If Hillary Clinton thinks it's a big deal that Barack Obama has crossed paths with Bill Ayers, (Yes, the guy who is with Bernardine Dohrn), the political discourse is stuck in neutral. I met Ms. Dohrn and Mr. Ayers when I was a visiting professor at Colgate College in Hamilton, New York, when Nigel Young, then the Director of the Peace Studies Program at Colgate invited his former UC Berkeley classmates to speak about their work providing legal services to the poor in Chicago. It's no big deal.
Guilt By Association. For George Stephanopoulos to bring up Ayers and not talk about the social context of the early 1970s that also brought us the Black Panther Party and other groups is to misconstrue the point of the question.

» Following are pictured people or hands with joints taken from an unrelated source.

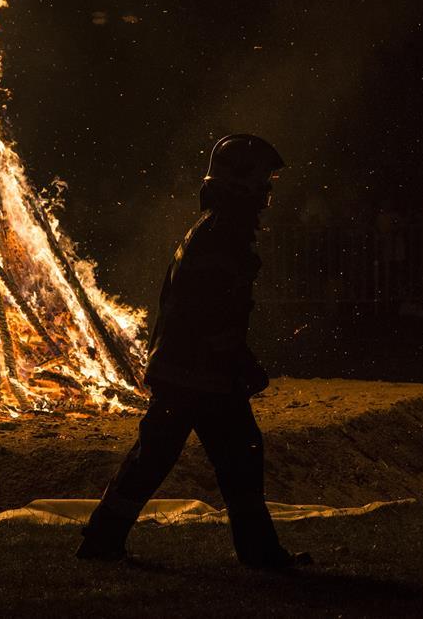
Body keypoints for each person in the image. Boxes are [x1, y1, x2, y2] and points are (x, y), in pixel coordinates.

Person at [75, 135, 312, 570]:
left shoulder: (217, 230)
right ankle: (104, 539)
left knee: (218, 454)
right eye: (261, 182)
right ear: (238, 183)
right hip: (195, 373)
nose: (266, 193)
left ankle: (104, 539)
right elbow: (210, 315)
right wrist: (239, 362)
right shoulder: (222, 237)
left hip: (195, 371)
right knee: (184, 456)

What is the point of the question?
And for Hillary Clinton to run with the Ayers/Weather Underground connection betrays her "kitchen sink" philosophy. But, as Barack Obama astutely pointed out, President Bill Clinton pardoned two members of the Weather Underground in any case. And the fact is that the Clintons are of the Weatherman generation and Obama is not. It's the last gasp of Hillary Clinton's desperation.
It's also interesting that a more important and radical organization of the early 1970s, the Black Panther Party, featured Chicago Congressman Bobby Rush as its titular head at the time when the legendary Fred Hampton was the inspirational leader. The irony here is that a former leader of the Black Panther Party, Congressman Rush, badly defeated Obama in the 2000 Democratic congressional primary. "Taking on Bobby Rush among black voters is like running into a buzz saw," said Ron Lester, a pollster who worked for Obama during the campaign. "This guy was incredibly popular. Not only that, his support ran deep -- to the extent that a lot of people who liked Barack still wouldn't support him because they were committed to Bobby. He had built up this reserve of goodwill over 25 years in that community." Obama learned an enormous amount from losing big to Bobby Rush.
Why bring up Bill Ayers and the Weather Underground when Obama was 8 years old, living in Indonesia at the time, and in his first attempt at federal office lost to a former Black Panther? If times have progressed to the point where Bobby Rush is a respected member or Congress, why can't Bill Ayers and his good legal work he does for the Chicago community be left alone?